Request: Rewrite the lines between the one holding "Chiens — Sur le même sujet" and the one holding "AJOUTER AU PANIER", inclusive, as a numbered list with blank lines left out. Leave the pictures out of the answer.

[Text data extracted from the pages]
:::::
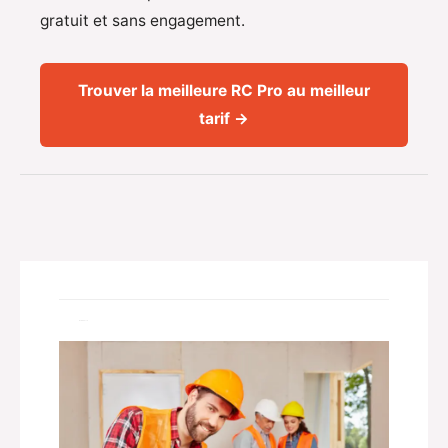
gratuit et sans engagement.
Trouver la meilleure RC Pro au meilleur
tarif →
Related Posts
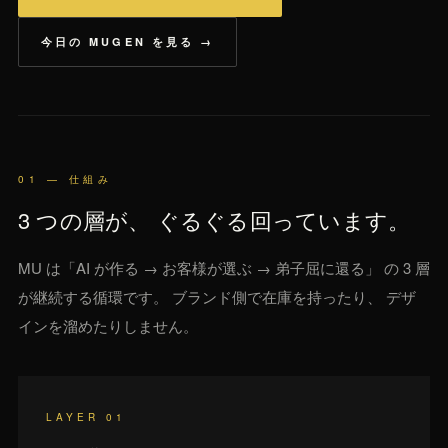
今日の MUGEN を見る →
01 — 仕組み
3 つの層が、 ぐるぐる回っています。
MU は「AI が作る → お客様が選ぶ → 弟子屈に還る」 の 3 層
が継続する循環です。 ブランド側で在庫を持ったり、 デザ
インを溜めたりしません。
LAYER 01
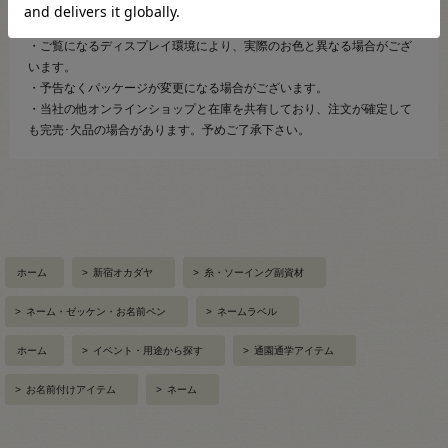
【ご注文前に必ずお読み下さい】
・表示価格は1パックの価格です。
・ご覧になるディスプレイ環境により、実際のお色と異なる場合がござ
います。
・予告なくパッケージが変更になる場合がございます。
・当社の他オンラインショップと在庫を共有しており、注文が確定して
も完売･欠品の場合があります。予めご了承下さい。
ホーム
>
新宿オカダヤ
>
糸・ソーイング副資材
>
ネーム・ゼッケン・お名前ペン
>
ネームラベル
ホーム
>
イベント・用途から探す
>
通園通学アイテム
>
お名前付けアイテム
>
ネーム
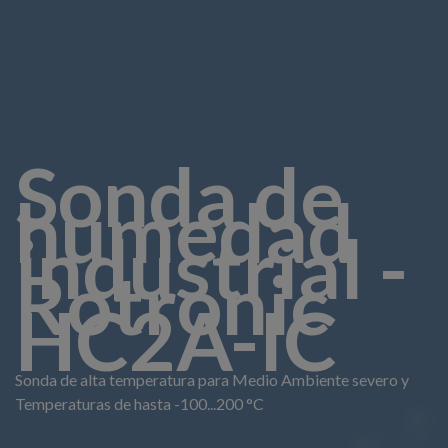
Sonda de
humedad
industrial -
Rotronic
HC2A-IC
Sonda de alta temperatura para Medio Ambiente severo y
Temperaturas de hasta -100...200 °C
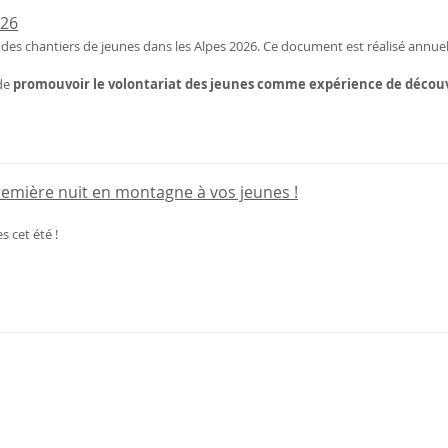
026
des chantiers de jeunes dans les Alpes 2026. Ce document est réalisé annuel
de
promouvoir le volontariat des jeunes comme expérience de découve
première nuit en montagne à vos jeunes !
s cet été !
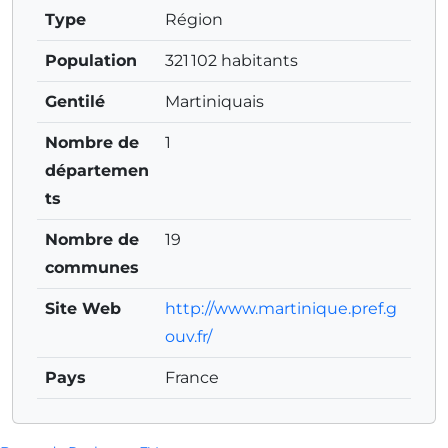
Type
Région
Population
321 102 habitants
Gentilé
Martiniquais
Nombre de
1
départemen
ts
Nombre de
19
communes
Site Web
http://www.martinique.pref.g
ouv.fr/
Pays
France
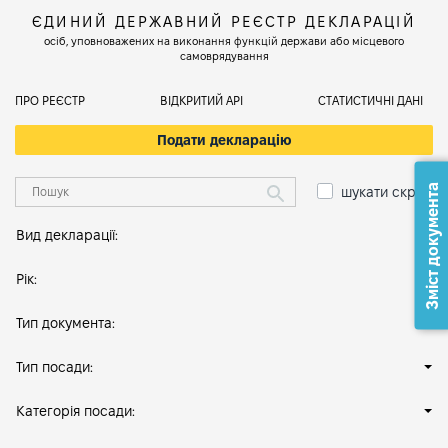
ЄДИНИЙ ДЕРЖАВНИЙ РЕЄСТР ДЕКЛАРАЦІЙ
осіб, уповноважених на виконання функцій держави або місцевого
самоврядування
ПРО РЕЄСТР
ВІДКРИТИЙ АРІ
СТАТИСТИЧНІ ДАНІ
Подати декларацію
Зміст документа
шукати скрізь
Вид декларації:
Рік:
Тип документа:
Тип посади:
Категорія посади:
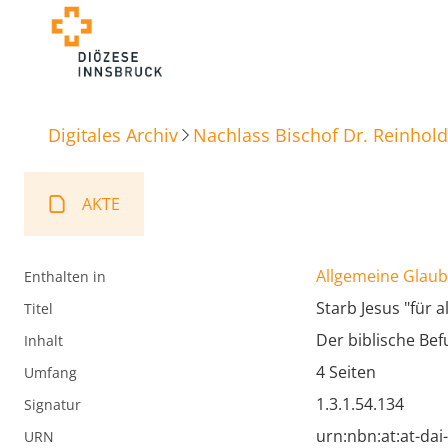
Digitales Archiv
Nachlass Bischof Dr. Reinhold
AKTE
Allgemeine Glaube
Enthalten in
Starb Jesus "für a
Titel
Der biblische Be
Inhalt
4 Seiten
Umfang
1.3.1.54.134
Signatur
urn:nbn:at:at-da
URN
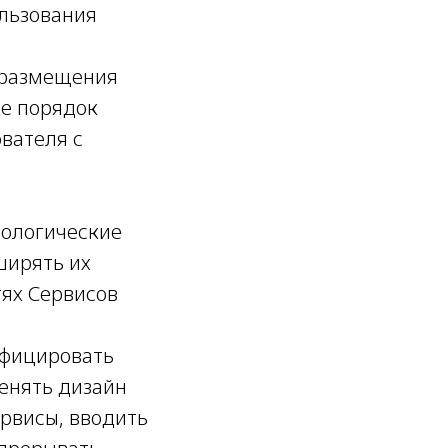
ользования
 размещения
же порядок
вателя с
нологические
ширять их
ях Сервисов
ифицировать
енять дизайн
ервисы, вводить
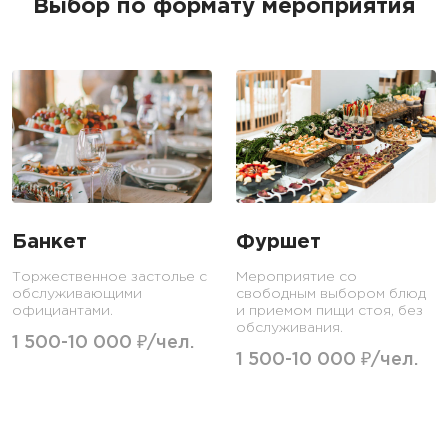
Выбор по формату мероприятия
Банкет
Фуршет
Торжественное застолье с
Мероприятие со
обслуживающими
свободным выбором блюд
официантами.
и приемом пищи стоя, без
обслуживания.
1 500-10 000 ₽/чел.
1 500-10 000 ₽/чел.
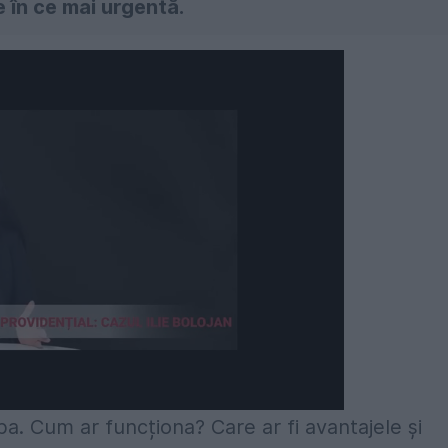
e în ce mai urgentă.
a. Cum ar funcționa? Care ar fi avantajele și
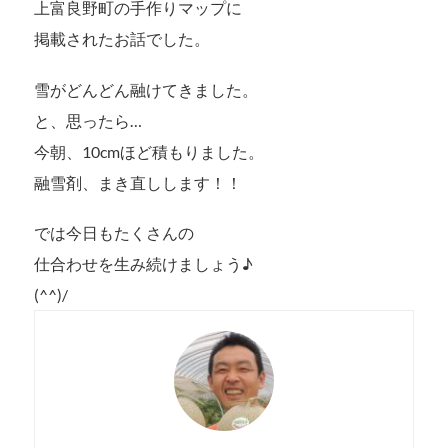
上富良野町の手作りマップに
掲載されたお話でした。
雪がどんどん融けてきました。
と、思ったら…
今朝、10cmほど積もりました。
融雪剤、まき直しします！！
では今日もたくさんの
仕合わせを生み続けましょう♪
(^^)/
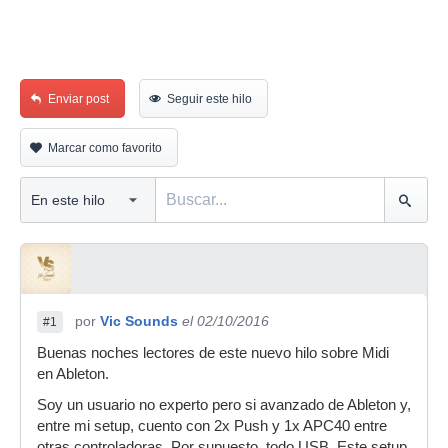
Enviar post
Seguir este hilo
Marcar como favorito
por
Vic Sounds
el 02/10/2016
#1
Buenas noches lectores de este nuevo hilo sobre Midi
en Ableton.
Soy un usuario no experto pero si avanzado de Ableton y,
entre mi setup, cuento con 2x Push y 1x APC40 entre
otras controladoras. Por supuesto, todo USB. Este setup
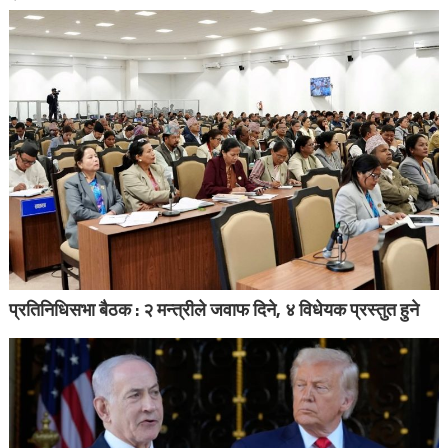
प्रतिनिधिसभा बैठक : २ मन्त्रीले जवाफ दिने, ४ विधेयक प्रस्तुत हुने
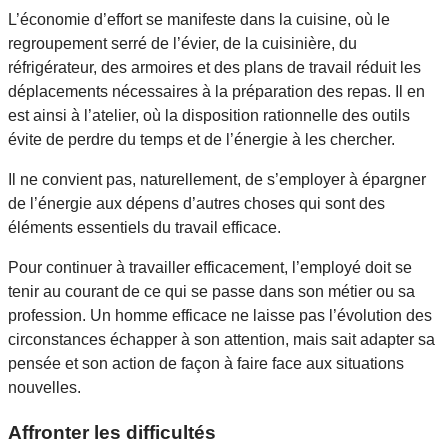
L’économie d’effort se manifeste dans la cuisine, où le
regroupement serré de l’évier, de la cuisinière, du
réfrigérateur, des armoires et des plans de travail réduit les
déplacements nécessaires à la préparation des repas. Il en
est ainsi à l’atelier, où la disposition rationnelle des outils
évite de perdre du temps et de l’énergie à les chercher.
Il ne convient pas, naturellement, de s’employer à épargner
de l’énergie aux dépens d’autres choses qui sont des
éléments essentiels du travail efficace.
Pour continuer à travailler efficacement, l’employé doit se
tenir au courant de ce qui se passe dans son métier ou sa
profession. Un homme efficace ne laisse pas l’évolution des
circonstances échapper à son attention, mais sait adapter sa
pensée et son action de façon à faire face aux situations
nouvelles.
Affronter les difficultés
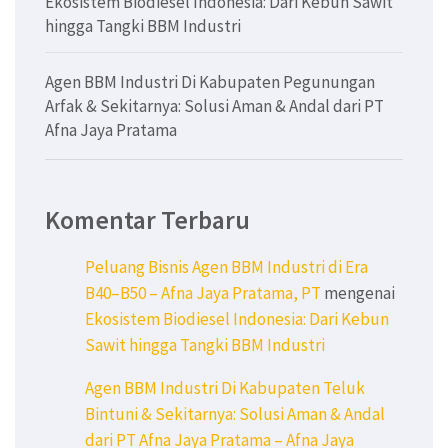
Ekosistem Biodiesel Indonesia: Dari Kebun Sawit
hingga Tangki BBM Industri
Agen BBM Industri Di Kabupaten Pegunungan
Arfak & Sekitarnya: Solusi Aman & Andal dari PT
Afna Jaya Pratama
Komentar Terbaru
Peluang Bisnis Agen BBM Industri di Era
B40–B50 – Afna Jaya Pratama, PT
mengenai
Ekosistem Biodiesel Indonesia: Dari Kebun
Sawit hingga Tangki BBM Industri
Agen BBM Industri Di Kabupaten Teluk
Bintuni & Sekitarnya: Solusi Aman & Andal
dari PT Afna Jaya Pratama – Afna Jaya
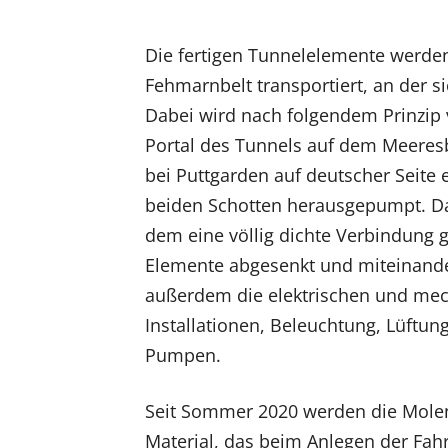
Die fertigen Tunnelelemente werden 
Fehmarnbelt transportiert, an der 
Dabei wird nach folgendem Prinzip 
Portal des Tunnels auf dem Meeresbo
bei Puttgarden auf deutscher Seite
beiden Schotten herausgepumpt. Da
dem eine völlig dichte Verbindung g
Elemente abgesenkt und miteinande
außerdem die elektrischen und mech
Installationen, Beleuchtung, Lüftu
Pumpen.
Seit Sommer 2020 werden die Molen 
Material, das beim Anlegen der Fah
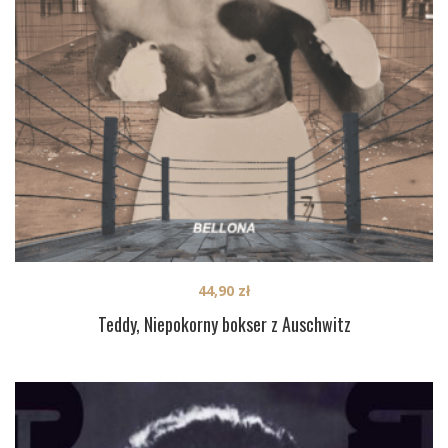
44,90
zł
Teddy, Niepokorny bokser z Auschwitz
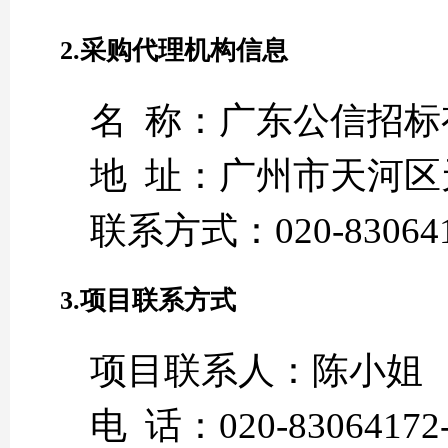
2.采购代理机构信息
名 称：广东公信招标
地 址：广州市天河区
联系方式：020-830641
3.项目联系方式
项目联系人：陈小姐
电 话：020-83064172-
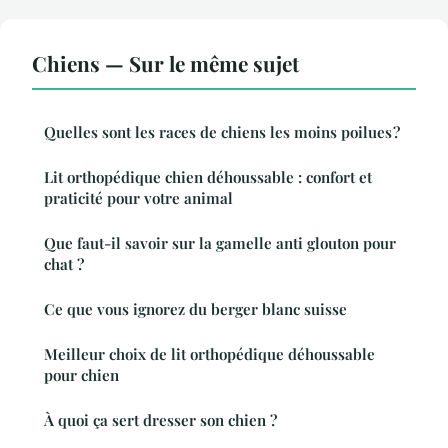
Chiens — Sur le même sujet
Quelles sont les races de chiens les moins poilues ?
Lit orthopédique chien déhoussable : confort et
praticité pour votre animal
Que faut-il savoir sur la gamelle anti glouton pour
chat ?
Ce que vous ignorez du berger blanc suisse
Meilleur choix de lit orthopédique déhoussable
pour chien
À quoi ça sert dresser son chien ?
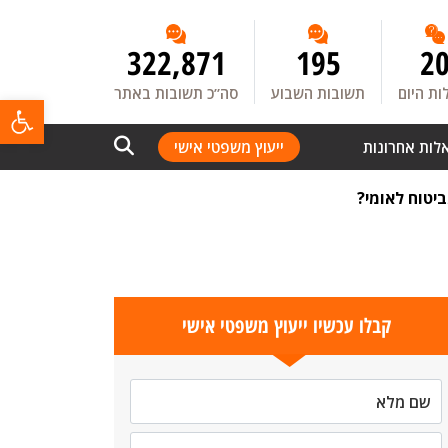
322,871
195
2
ת היום
תשובות השבוע
סה”כ תשובות באתר
פתח
לות אחרונות
ייעוץ משפטי אישי
יטוח לאומי?
קבלו עכשיו ייעוץ משפטי אישי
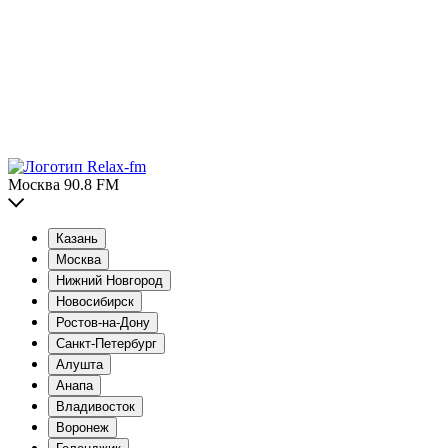
Москва 90.8 FM
Казань
Москва
Нижний Новгород
Новосибирск
Ростов-на-Дону
Санкт-Петербург
Алушта
Анапа
Владивосток
Воронеж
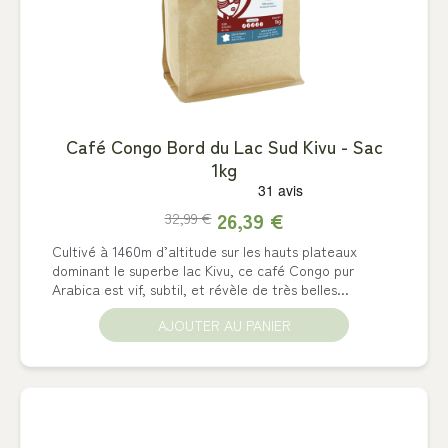
Café Congo Bord du Lac Sud Kivu - Sac
1kg
26,39 €
32,99 €
Cultivé à 1460m d’altitude sur les hauts plateaux
dominant le superbe lac Kivu, ce café Congo pur
Arabica est vif, subtil, et révèle de très belles...
AJOUTER AU PANIER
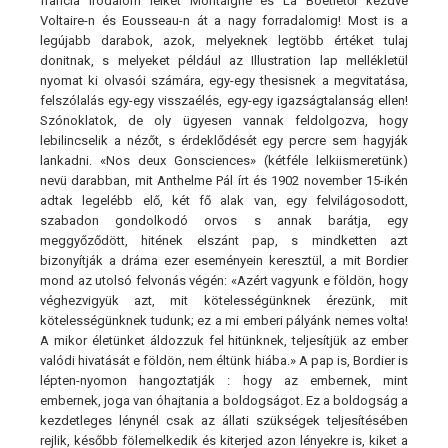
francia irodalom lelkét Montaigne és La Boétietől kezdve
Voltaire-n és Eousseau-n át a nagy forradalomig! Most is a
legújabb darabok, azok, melyeknek legtöbb értéket tulaj
donitnak, s melyeket például az Illustration lap mellékletül
nyomat ki olvasói számára, egy-egy thesisnek a megvitatása,
felszólalás egy-egy visszaélés, egy-egy igazságtalanság ellen!
Szónoklatok, de oly ügyesen vannak feldolgozva, hogy
lebilincselik a nézőt, s érdeklődését egy percre sem hagyják
lankadni. «Nos deux Gonsciences» (kétféle lelkiismeretünk)
nevü darabban, mit Anthelme Pál írt és 1902 november 15-ikén
adtak legelébb elő, két fő alak van, egy felvilágosodott,
szabadon gondolkodó orvos s annak barátja, egy
meggyőződött, hitének elszánt pap, s mindketten azt
bizonyítják a dráma ezer eseményein keresztül, a mit Bordier
mond az utolsó felvonás végén: «Azért vagyunk e földön, hogy
véghezvigyük azt, mit kötelességünknek érezünk, mit
kötelességünknek tudunk; ez a mi emberi pályánk nemes volta!
A mikor életünket áldozzuk fel hitünknek, teljesítjük az ember
valódi hivatását e földön, nem éltünk hiába.» A pap is, Bordier is
lépten-nyomon hangoztatják : hogy az embernek, mint
embernek, joga van óhajtania a boldogságot. Ez a boldogság a
kezdetleges lénynél csak az állati szükségek teljesítésében
rejlik, később fölemelkedik és kiterjed azon lényekre is, kiket a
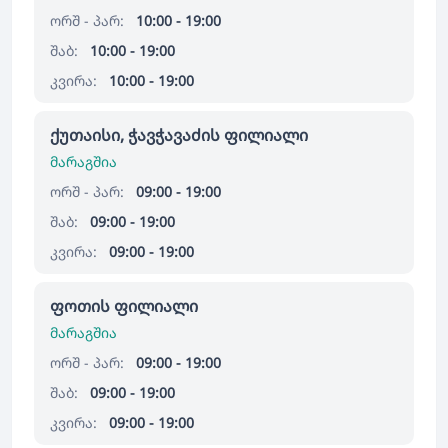
ორშ - პარ:
10:00 - 19:00
შაბ:
10:00 - 19:00
კვირა:
10:00 - 19:00
ქუთაისი, ჭავჭავაძის ფილიალი
მარაგშია
ორშ - პარ:
09:00 - 19:00
შაბ:
09:00 - 19:00
კვირა:
09:00 - 19:00
ფოთის ფილიალი
მარაგშია
ორშ - პარ:
09:00 - 19:00
შაბ:
09:00 - 19:00
კვირა:
09:00 - 19:00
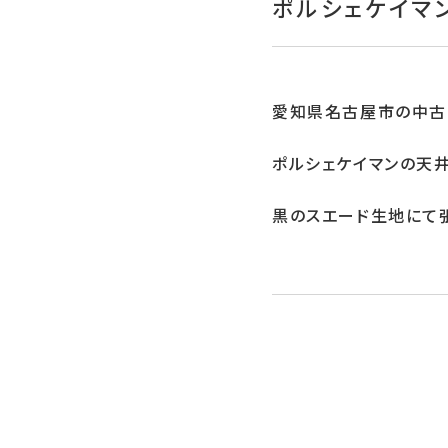
ポルシェケイマ
愛知県名古屋市の中古
ポルシェケイマンの天井
黒のスエード生地にて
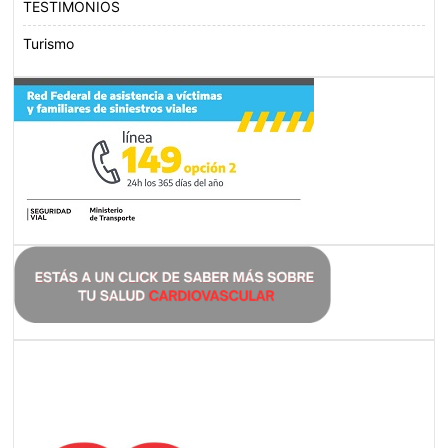
TESTIMONIOS
Turismo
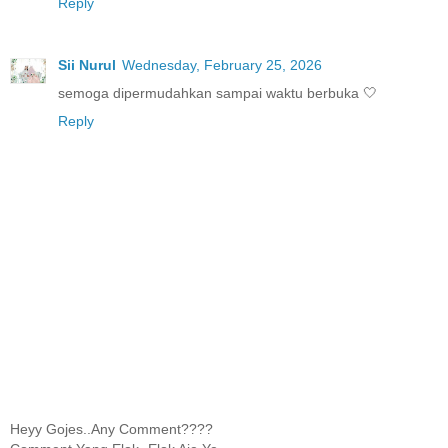
Reply
Sii Nurul
Wednesday, February 25, 2026
semoga dipermudahkan sampai waktu berbuka 🤍
Reply
Heyy Gojes..Any Comment????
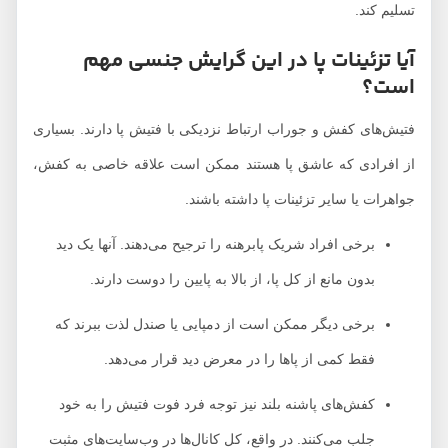
تسلیم کند.
آیا تزئینات پا در این گرایش جنسی مهم
است؟
فتیش‌های کفش و جوراب ارتباط نزدیکی با فتیش پا دارند. بسیاری
از افرادی که عاشق پا هستند ممکن است علاقه خاصی به کفش،
جواهرات یا سایر تزئینات پا داشته باشند.
برخی افراد شریک پابرهنه را ترجیح می‌دهند. آنها یک دید
بدون مانع از کل پا، از بالا به پایین را دوست دارند.
برخی دیگر ممکن است از دمپایی یا صندل لذت ببرند که
فقط کمی از پاها را در معرض دید قرار می‌دهد.
کفش‌های پاشنه بلند نیز توجه فرد فوت فتیش را به خود
جلب می‌کنند. در واقع، کل کانال‌ها در وب‌سایت‌های مثبت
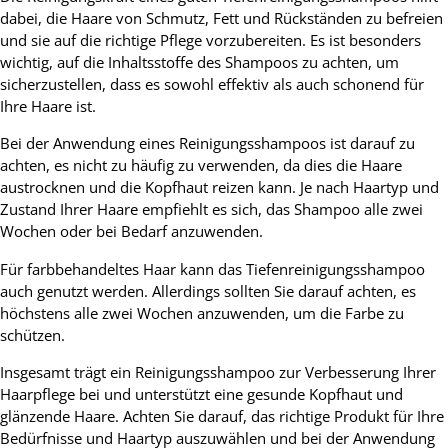
dabei, die Haare von Schmutz, Fett und Rückständen zu befreien
und sie auf die richtige Pflege vorzubereiten. Es ist besonders
wichtig, auf die Inhaltsstoffe des Shampoos zu achten, um
sicherzustellen, dass es sowohl effektiv als auch schonend für
Ihre Haare ist.
Bei der Anwendung eines Reinigungsshampoos ist darauf zu
achten, es nicht zu häufig zu verwenden, da dies die Haare
austrocknen und die Kopfhaut reizen kann. Je nach Haartyp und
Zustand Ihrer Haare empfiehlt es sich, das Shampoo alle zwei
Wochen oder bei Bedarf anzuwenden.
Für farbbehandeltes Haar kann das Tiefenreinigungsshampoo
auch genutzt werden. Allerdings sollten Sie darauf achten, es
höchstens alle zwei Wochen anzuwenden, um die Farbe zu
schützen.
Insgesamt trägt ein Reinigungsshampoo zur Verbesserung Ihrer
Haarpflege bei und unterstützt eine gesunde Kopfhaut und
glänzende Haare. Achten Sie darauf, das richtige Produkt für Ihre
Bedürfnisse und Haartyp auszuwählen und bei der Anwendung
:::::
Response for this exercise:
1. Chiens — Sur le même sujet
2. Quelles sont les races de chiens les moins poilues ?
3. Lit orthopédique chien déhoussable : confort et
4. praticité pour votre animal
5. Que faut-il savoir sur la gamelle anti glouton pour
6. chat ?
7. Ce que vous ignorez du berger blanc suisse
8. Meilleur choix de lit orthopédique déhoussable
9. pour chien
10. À quoi ça sert dresser son chien ?
11. 322,871
12. 195
13. 2
14. ת היום
15. תשובות השבוע
16. סה”כ תשובות באתר
17. פתח
18. לות אחרונות
19. ייעוץ משפטי אישי
20. יטוח לאומי?
21. קבלו עכשיו ייעוץ משפטי אישי
22. Москва 90.8 FM
23. Казань
24. Москва
25. Нижний Новгород
26. Новосибирск
27. Ростов-на-Дону
28. Санкт-Петербург
29. Алушта
30. Анапа
31. Владивосток
32. Воронеж
33. Café Congo Bord du Lac Sud Kivu - Sac
34. 1kg
35. 26,39 €
36. 32,99 €
37. Cultivé à 1460m d’altitude sur les hauts plateaux
38. dominant le superbe lac Kivu, ce café Congo pur
39. Arabica est vif, subtil, et révèle de très belles...
40. AJOUTER AU PANIER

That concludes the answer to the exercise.